Excerpts from a dataset:
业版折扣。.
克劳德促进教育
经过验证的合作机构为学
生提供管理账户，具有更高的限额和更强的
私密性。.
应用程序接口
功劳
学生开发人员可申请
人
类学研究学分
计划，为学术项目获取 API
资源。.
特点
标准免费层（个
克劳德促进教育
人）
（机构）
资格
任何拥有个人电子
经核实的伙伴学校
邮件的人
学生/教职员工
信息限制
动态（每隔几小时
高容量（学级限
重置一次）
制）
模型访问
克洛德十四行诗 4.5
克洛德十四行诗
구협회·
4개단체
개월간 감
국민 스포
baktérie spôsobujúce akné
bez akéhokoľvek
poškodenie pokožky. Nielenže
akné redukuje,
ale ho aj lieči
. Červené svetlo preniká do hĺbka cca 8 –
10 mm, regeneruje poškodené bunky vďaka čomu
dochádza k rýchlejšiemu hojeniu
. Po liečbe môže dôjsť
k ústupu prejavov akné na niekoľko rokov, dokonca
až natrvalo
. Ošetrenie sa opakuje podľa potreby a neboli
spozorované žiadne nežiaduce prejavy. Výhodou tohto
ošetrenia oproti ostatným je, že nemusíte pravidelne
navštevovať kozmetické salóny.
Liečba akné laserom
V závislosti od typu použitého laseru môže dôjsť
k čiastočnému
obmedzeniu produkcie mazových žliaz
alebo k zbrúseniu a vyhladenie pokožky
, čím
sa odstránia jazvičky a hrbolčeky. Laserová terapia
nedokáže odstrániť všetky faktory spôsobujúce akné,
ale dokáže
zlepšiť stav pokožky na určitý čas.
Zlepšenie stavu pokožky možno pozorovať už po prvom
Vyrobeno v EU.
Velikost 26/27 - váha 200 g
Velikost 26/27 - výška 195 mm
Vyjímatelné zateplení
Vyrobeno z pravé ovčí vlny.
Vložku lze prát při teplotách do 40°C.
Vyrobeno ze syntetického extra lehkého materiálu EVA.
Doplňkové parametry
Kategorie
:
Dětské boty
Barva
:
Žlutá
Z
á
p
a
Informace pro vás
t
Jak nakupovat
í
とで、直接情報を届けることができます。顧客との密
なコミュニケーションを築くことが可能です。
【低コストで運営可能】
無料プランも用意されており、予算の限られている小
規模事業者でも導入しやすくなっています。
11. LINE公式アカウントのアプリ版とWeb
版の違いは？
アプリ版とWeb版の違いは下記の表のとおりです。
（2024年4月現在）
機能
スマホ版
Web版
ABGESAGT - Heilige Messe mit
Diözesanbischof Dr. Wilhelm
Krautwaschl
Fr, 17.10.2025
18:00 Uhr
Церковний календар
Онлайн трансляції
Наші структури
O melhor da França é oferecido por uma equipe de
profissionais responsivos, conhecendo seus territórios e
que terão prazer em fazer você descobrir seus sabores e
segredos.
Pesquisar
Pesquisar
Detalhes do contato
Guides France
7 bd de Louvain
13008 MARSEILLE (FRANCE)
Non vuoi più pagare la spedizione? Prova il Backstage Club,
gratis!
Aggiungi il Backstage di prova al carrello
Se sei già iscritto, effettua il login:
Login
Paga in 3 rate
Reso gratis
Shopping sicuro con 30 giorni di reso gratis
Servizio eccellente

What you are asked to do: Every line above must be reproduced exactly as it stands.

Exercise solution:
业版折扣。.
克劳德促进教育
经过验证的合作机构为学
生提供管理账户，具有更高的限额和更强的
私密性。.
应用程序接口
功劳
学生开发人员可申请
人
类学研究学分
计划，为学术项目获取 API
资源。.
特点
标准免费层（个
克劳德促进教育
人）
（机构）
资格
任何拥有个人电子
经核实的伙伴学校
邮件的人
学生/教职员工
信息限制
动态（每隔几小时
高容量（学级限
重置一次）
制）
模型访问
克洛德十四行诗 4.5
克洛德十四行诗
구협회·
4개단체
개월간 감
국민 스포
baktérie spôsobujúce akné
bez akéhokoľvek
poškodenie pokožky. Nielenže
akné redukuje,
ale ho aj lieči
. Červené svetlo preniká do hĺbka cca 8 –
10 mm, regeneruje poškodené bunky vďaka čomu
dochádza k rýchlejšiemu hojeniu
. Po liečbe môže dôjsť
k ústupu prejavov akné na niekoľko rokov, dokonca
až natrvalo
. Ošetrenie sa opakuje podľa potreby a neboli
spozorované žiadne nežiaduce prejavy. Výhodou tohto
ošetrenia oproti ostatným je, že nemusíte pravidelne
navštevovať kozmetické salóny.
Liečba akné laserom
V závislosti od typu použitého laseru môže dôjsť
k čiastočnému
obmedzeniu produkcie mazových žliaz
alebo k zbrúseniu a vyhladenie pokožky
, čím
sa odstránia jazvičky a hrbolčeky. Laserová terapia
nedokáže odstrániť všetky faktory spôsobujúce akné,
ale dokáže
zlepšiť stav pokožky na určitý čas.
Zlepšenie stavu pokožky možno pozorovať už po prvom
Vyrobeno v EU.
Velikost 26/27 - váha 200 g
Velikost 26/27 - výška 195 mm
Vyjímatelné zateplení
Vyrobeno z pravé ovčí vlny.
Vložku lze prát při teplotách do 40°C.
Vyrobeno ze syntetického extra lehkého materiálu EVA.
Doplňkové parametry
Kategorie
:
Dětské boty
Barva
:
Žlutá
Z
á
p
a
Informace pro vás
t
Jak nakupovat
í
とで、直接情報を届けることができます。顧客との密
なコミュニケーションを築くことが可能です。
【低コストで運営可能】
無料プランも用意されており、予算の限られている小
規模事業者でも導入しやすくなっています。
11. LINE公式アカウントのアプリ版とWeb
版の違いは？
アプリ版とWeb版の違いは下記の表のとおりです。
（2024年4月現在）
機能
スマホ版
Web版
ABGESAGT - Heilige Messe mit
Diözesanbischof Dr. Wilhelm
Krautwaschl
Fr, 17.10.2025
18:00 Uhr
Церковний календар
Онлайн трансляції
Наші структури
O melhor da França é oferecido por uma equipe de
profissionais responsivos, conhecendo seus territórios e
que terão prazer em fazer você descobrir seus sabores e
segredos.
Pesquisar
Pesquisar
Detalhes do contato
Guides France
7 bd de Louvain
13008 MARSEILLE (FRANCE)
Non vuoi più pagare la spedizione? Prova il Backstage Club,
gratis!
Aggiungi il Backstage di prova al carrello
Se sei già iscritto, effettua il login:
Login
Paga in 3 rate
Reso gratis
Shopping sicuro con 30 giorni di reso gratis
Servizio eccellente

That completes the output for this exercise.